**DATA LISTING:**
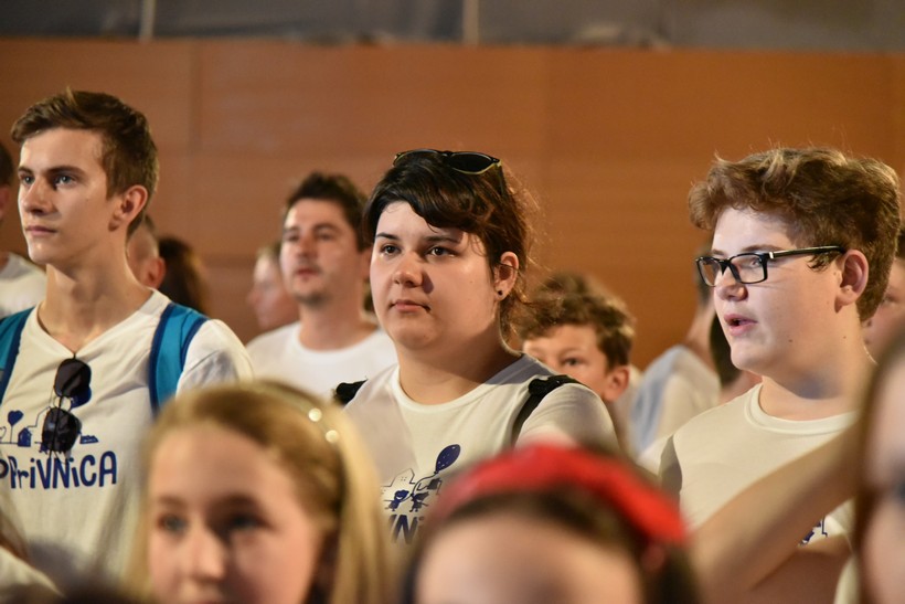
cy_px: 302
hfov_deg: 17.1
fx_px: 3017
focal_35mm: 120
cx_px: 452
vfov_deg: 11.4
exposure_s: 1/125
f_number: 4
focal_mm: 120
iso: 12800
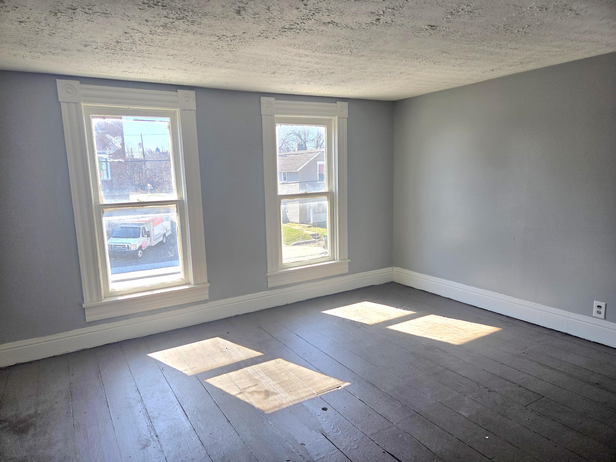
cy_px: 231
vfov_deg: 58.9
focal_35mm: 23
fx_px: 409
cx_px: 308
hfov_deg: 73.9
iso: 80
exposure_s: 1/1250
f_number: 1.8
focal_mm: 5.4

**DIRECTIONS:** Although the records contain pictures, the copy should hold only their text, reproduced exactly.

**ANSWER BOX:**
cy_px: 302
hfov_deg: 17.1
fx_px: 3017
focal_35mm: 120
cx_px: 452
vfov_deg: 11.4
exposure_s: 1/125
f_number: 4
focal_mm: 120
iso: 12800
cy_px: 231
vfov_deg: 58.9
focal_35mm: 23
fx_px: 409
cx_px: 308
hfov_deg: 73.9
iso: 80
exposure_s: 1/1250
f_number: 1.8
focal_mm: 5.4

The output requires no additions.